● Exercise objective
Give the data below again exactly as it stands. Omit the pictures.

***** Data extract

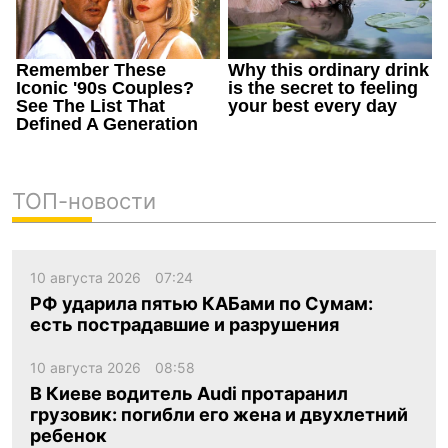
ТОП-новости
10 августа 2026
07:24
РФ ударила пятью КАБами по Сумам:
есть пострадавшие и разрушения
10 августа 2026
08:58
В Киеве водитель Audi протаранил
грузовик: погибли его жена и двухлетний
ребенок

**********

● Answer to this task
ТОП-новости
10 августа 2026
07:24
РФ ударила пятью КАБами по Сумам:
есть пострадавшие и разрушения
10 августа 2026
08:58
В Киеве водитель Audi протаранил
грузовик: погибли его жена и двухлетний
ребенок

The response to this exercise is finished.